= Jessica Benton =

British actress

Jessica Benton (born 15 November 1948) is a British actress, mainly known for her role as Elizabeth Onedin / Frazer / Fogarty in the BBC series The Onedin Line, that ran from 1971 to 1980.

Benton had some minor roles on TV such as Z-Cars in 1970, and The Juggler of Notre Dame (1970). She also appeared in Upstairs, Downstairs (1971) as Lady Cynthia Cartwright in the episode "The Path of Duty", The Duchess of Duke Street (1976) as Eleanor Prentice in the episode "A Lesson in Manners", and Thomas & Sarah (1979) playing Grace Laughton in the episode "Birds of a Feather".

In 1974, after receiving coaching in the language, Benton appeared in the Dutch-language film, De vijf van de vierdaagse.

With the conclusion of The Onedin Line Benton's career as a television actor largely ended, although she did appear in a drama-documentary shot in Austria in which she played Queen Anne. Benton also did a selection of plays at Salisbury Playhouse, inaugurated in 1976.
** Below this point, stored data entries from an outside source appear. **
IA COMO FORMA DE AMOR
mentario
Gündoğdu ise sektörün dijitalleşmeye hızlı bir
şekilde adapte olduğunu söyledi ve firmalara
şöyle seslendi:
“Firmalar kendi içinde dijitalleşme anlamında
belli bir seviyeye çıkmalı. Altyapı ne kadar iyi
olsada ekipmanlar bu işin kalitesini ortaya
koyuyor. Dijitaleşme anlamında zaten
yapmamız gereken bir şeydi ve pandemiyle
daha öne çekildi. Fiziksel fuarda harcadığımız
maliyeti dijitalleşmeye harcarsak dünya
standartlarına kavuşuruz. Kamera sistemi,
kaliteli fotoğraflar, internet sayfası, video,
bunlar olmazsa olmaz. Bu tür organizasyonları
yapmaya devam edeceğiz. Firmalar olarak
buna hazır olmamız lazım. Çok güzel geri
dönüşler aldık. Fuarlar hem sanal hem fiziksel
In 1977, Benton was living with her husband, Charlie Waite, a photographer and ex-actor, and their two-year-old daughter in South Kensington. In 1993 she was living in Dorset with her husband, daughter, 10 dogs and over 100 chickens.

Benton was active in the women's rights movement of the 1970s, and in campaigns for wildlife conservation.